“The fear of the LORD is pure, enduring forever; the ordinances of the LORD are true and righteous altogether.” Psalm 19:9
From the first verse’s feeling of being swept up in God’s natural handiwork, Psalm 19 has grown to this point when the speaker can make some big declarations about God and God’s ways. Maybe these are truths best tapped into by starting with being awe-struck with the glory of the people/places around us. It’s like David sees the eternal nature of God in the sky/heavens, and moves on to realize that the heart of God is just as eternal. That the ordinances and other instruction God gives us aren’t human-like laws with ulterior motives or with many differing and wishy-washy implications. God’s teaching is from his eternal and loving heart, with our eternal good in mind. So, a healthy fear/reverence of God is and always will be, good. It will always be our healthiest place to be, if we take this at its word. How does that make us feel, I wonder? Fear isn’t something we pursue; we flee it, duh. We avoid it or distract ourselves from it or replace/mask it with other emotions. We don’t sit down in it, or dwell on it. Much of our faith even demands we be fearless.

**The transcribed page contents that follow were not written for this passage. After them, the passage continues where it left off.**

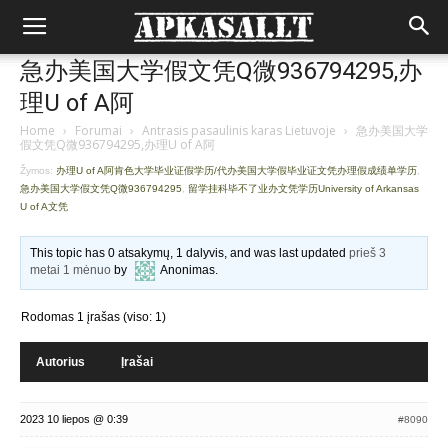
急办美国大学假文凭Q微936794295,办
理U of A阿
Home
›
Forumai
›
Antrasis pasaulinis karas Lietuvoje
›
急办美国大学
假文凭Q微936794295,办理U of A阿
Žymos:
办理U of A阿肯色大学毕业证假学历/代办美国大学假毕业证文凭办理假成绩单学历
,
急办美国大学假文凭Q微936794295
,
留学挂科毕不了业办文凭学历University of Arkansas
U of A文凭
This topic has 0 atsakymų, 1 dalyvis, and was last updated
prieš 3
metai 1 mėnuo
by
Anonimas
.
Rodomas 1 įrašas (viso: 1)
Autorius
Įrašai
2023 10 liepos @ 0:39
#8090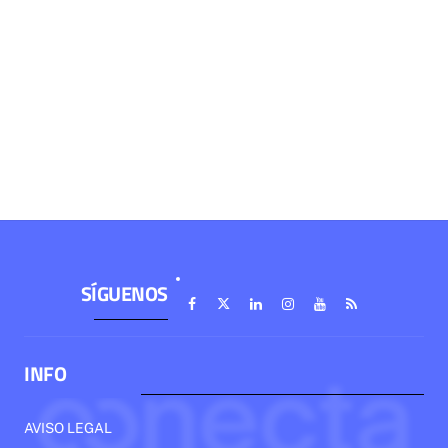
SÍGUENOS
INFO
AVISO LEGAL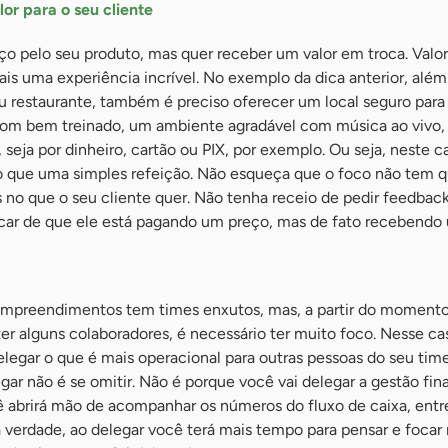
or para o seu cliente
o pelo seu produto, mas quer receber um valor em troca. Valor 
is uma experiência incrível. No exemplo da dica anterior, além
u restaurante, também é preciso oferecer um local seguro para
om bem treinado, um ambiente agradável com música ao vivo, 
seja por dinheiro, cartão ou PIX, por exemplo. Ou seja, neste ca
 que uma simples refeição. Não esqueça que o foco não tem 
no que o seu cliente quer. Não tenha receio de pedir feedback
ficar de que ele está pagando um preço, mas de fato recebendo 
empreendimentos tem times enxutos, mas, a partir do moment
r alguns colaboradores, é necessário ter muito foco. Nesse ca
legar o que é mais operacional para outras pessoas do seu tim
egar não é se omitir. Não é porque você vai delegar a gestão fin
ê abrirá mão de acompanhar os números do fluxo de caixa, entr
 verdade, ao delegar você terá mais tempo para pensar e focar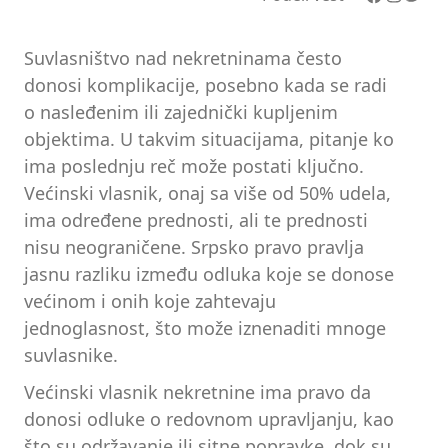
Suvlasništvo nad nekretninama često
donosi komplikacije, posebno kada se radi
o nasleđenim ili zajednički kupljenim
objektima. U takvim situacijama, pitanje ko
ima poslednju reč može postati ključno.
Većinski vlasnik, onaj sa više od 50% udela,
ima određene prednosti, ali te prednosti
nisu neograničene. Srpsko pravo pravlja
jasnu razliku između odluka koje se donose
većinom i onih koje zahtevaju
jednoglasnost, što može iznenaditi mnoge
suvlasnike.
Većinski vlasnik nekretnine ima pravo da
donosi odluke o redovnom upravljanju, kao
što su održavanje ili sitne popravke, dok su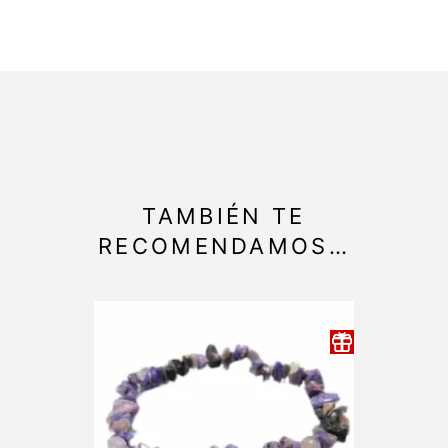
TAMBIÉN TE
RECOMENDAMOS…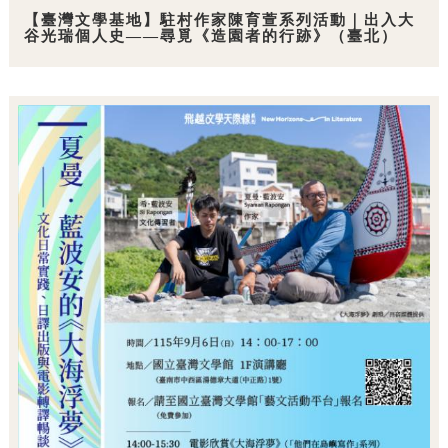
【臺灣文學基地】駐村作家陳育萱系列活動｜出入大
谷光瑞個人史——尋覓《造園者的行跡》（臺北）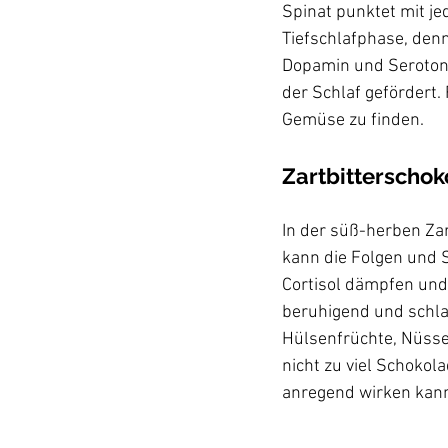
Spinat punktet mit je
Tiefschlafphase, denn
Dopamin und Serotonin
der Schlaf gefördert.
Zartbitterschok
In der süß-herben Zar
kann die Folgen und
Cortisol dämpfen un
beruhigend und schla
Hülsenfrüchte, Nüsse
nicht zu viel Schokola
anregend wirken kann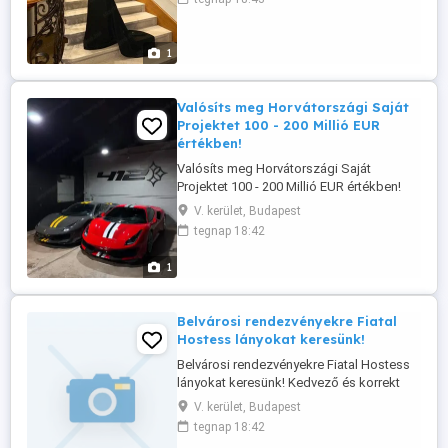
tudsz dolgozni. Itt élő külföldi lány is
lehetsz. Ikrek is jelentkezhetnek. Kiemelt
fix órabérek, mindig aznapi kifizetés!
1
Karrier lehetőség! Jelentkezés: ...
Valósíts meg Horvátországi Saját
Projektet 100 - 200 Millió EUR
értékben!
Valósíts meg Horvátországi Saját
Projektet 100 - 200 Millió EUR értékben!
Lehet Turisztika, Hotel, Mezőgazdasági,
V. kerület, Budapest
Energetikai projekt! Vissza nem térítendő -
tegnap 18:42
Előfinanszírozó Min. 10% likvid adózott
igazolható eredetű cash önerővel
1
rendelkezz, és igazold is a meglétét. (ezt
nem lehet mással kiváltani!) Nem ...
Belvárosi rendezvényekre Fiatal
Hostess lányokat keresünk!
Belvárosi rendezvényekre Fiatal Hostess
lányokat keresünk! Kedvező és korrekt
feltételekkel. Azonnali kezdési lehetőség.
V. kerület, Budapest
Kommunikáció képes angol és magyar
tegnap 18:42
nyelvtudás, ápolt igényes külső - Feltétel!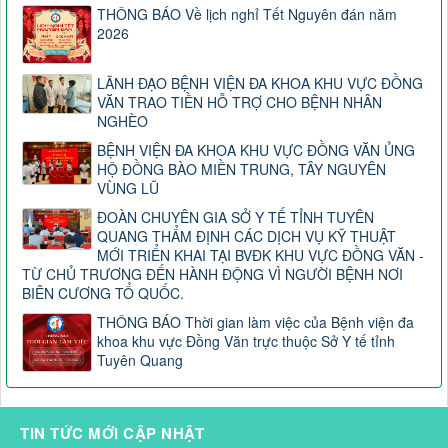
THÔNG BÁO Về lịch nghỉ Tết Nguyên đán năm
2026
LÃNH ĐẠO BỆNH VIỆN ĐA KHOA KHU VỰC ĐỒNG
VĂN TRAO TIỀN HỖ TRỢ CHO BỆNH NHÂN
NGHÈO
BỆNH VIỆN ĐA KHOA KHU VỰC ĐỒNG VĂN ỦNG
HỘ ĐỒNG BÀO MIỀN TRUNG, TÂY NGUYÊN
VÙNG LŨ
ĐOÀN CHUYÊN GIA SỞ Y TẾ TỈNH TUYÊN
QUANG THẨM ĐỊNH CÁC DỊCH VỤ KỸ THUẬT
MỚI TRIỂN KHAI TẠI BVĐK KHU VỰC ĐỒNG VĂN -
TỪ CHỦ TRƯƠNG ĐẾN HÀNH ĐỘNG VÌ NGƯỜI BỆNH NƠI
BIÊN CƯƠNG TỔ QUỐC.
THÔNG BÁO Thời gian làm việc của Bệnh viện đa
khoa khu vực Đồng Văn trực thuộc Sở Y tế tỉnh
Tuyên Quang
TIN TỨC MỚI CẬP NHẬT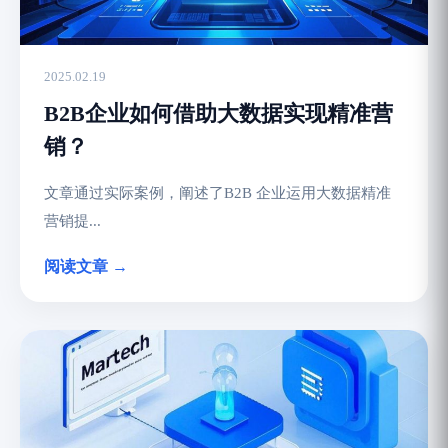
2025.02.19
B2B企业如何借助大数据实现精准营
销？
文章通过实际案例，阐述了B2B 企业运用大数据精准
营销提...
阅读文章 →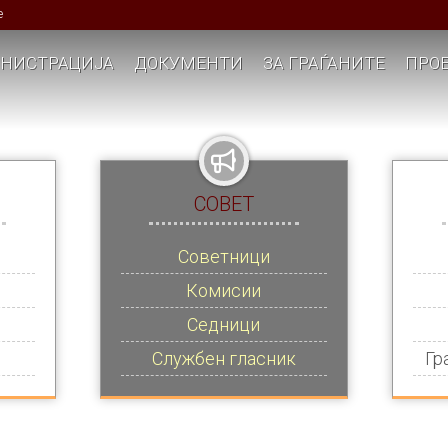
е
НИСТРАЦИЈА
ДОКУМЕНТИ
ЗА ГРАЃАНИТЕ
ПРОЕ
СОВЕТ
Советници
Комисии
Седници
Службен гласник
Гр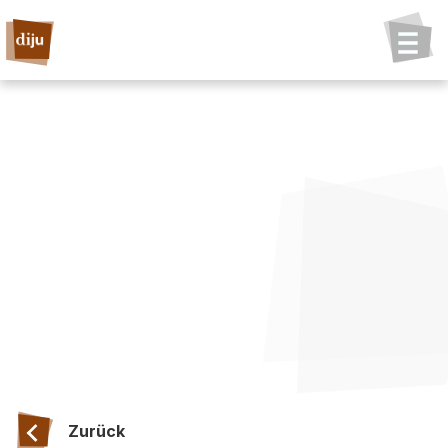
Zurück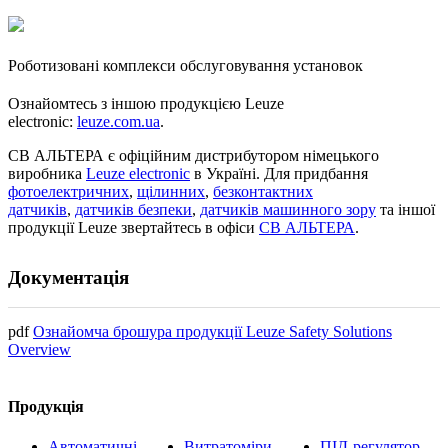
Роботизовані комплекси обслуговування установок
Ознайомтесь з іншою продукцією Leuze
electronic:
leuze.com.ua
.
СВ АЛЬТЕРА є офіційним дистрибутором німецького
виробника
Leuze electronic
в Україні. Для придбання
фотоелектричних
,
щілинних
,
безконтактних
датчиків
,
датчиків безпеки
,
датчиків машинного зору
та іншої
продукції Leuze звертайтесь в офіси
СВ АЛЬТЕРА
.
Документація
pdf
Ознайомча брошура продукції Leuze Safety Solutions
Overview
Продукція
Автоматичні
Витратоміри
ПІД-регулятор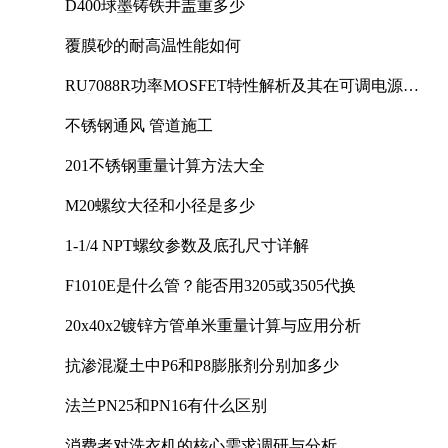
D400球墨铸铁井盖重多少
覆膜砂的耐高温性能如何
RU7088R功率MOSFET特性解析及其在可调电源设
计中的实践
不锈钢通风 管道施工
201不锈钢重量计算方法大全
M20螺纹大径和小径是多少
1-1/4 NPT螺纹参数及底孔尺寸详解
F1010E是什么管？能否用3205或3505代换
20x40x2镀锌方管单米重量计算与应用分析
抗渗混凝土中P6和P8膨胀剂分别加多少
法兰PN25和PN16有什么区别
消费者对洗衣机的核心需求调研与分析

But then there’s the “fear of the LORD.” Maybe more in the old timey sense like, “hey, he/she is a good, God-fearing Christian.” We shouldn’t picture ourselves before God as panic-stricken, terrorized, or afraid of harm; the fear of the LORD should be very different from our worst nightmares and most diabolical earthly experiences. But maybe before God we should know we’re not completely out of harm’s way, either. What a weird thing to think about. In God’s most direct presence, we ought to find ourselves in both the most perilous but peaceful place we can ever be. C.S. Lewis’ Aslan is perfect. All the majesty and terror of a full-grown and powerful lion. Combined with all love and comfort. Or, a little rougher, the conclusion to the film “Dogma” does okay. I tried to find a clip but there’s no amount of editing to make it totally appropriate. Anyway, God is innocent-looking Alanis Morisette (below) who doesn’t speak directly (but instead talks through the “Metatron”) because the very voice of God would destroy all who stand by and hear.
In Scripture, the fear of the LORD shows up every time God breaks in on history in a direct way: people hit their faces, are “sore afraid”, say silly/strange/fretful things, are struck dumb, confess their imperfection, and more.
Anyway, however you have a feel for God-fearing, it makes Biblical sense and David’s Psalm gives us the idea that it isn’t going away. He calls it pure and enduring. For all our dreams our fluffy, golden heaven and candy shops that never close, it will be a place where we are with God; and I have a feeling it will be exhilarating. Today, pursue that exhilaration. Not so much like Christian adrenaline junkies, but like people who aren’t afraid to run after the presence and majesty of God, even only to meet it and be humbled to the floor. Find that good fear of the Lord.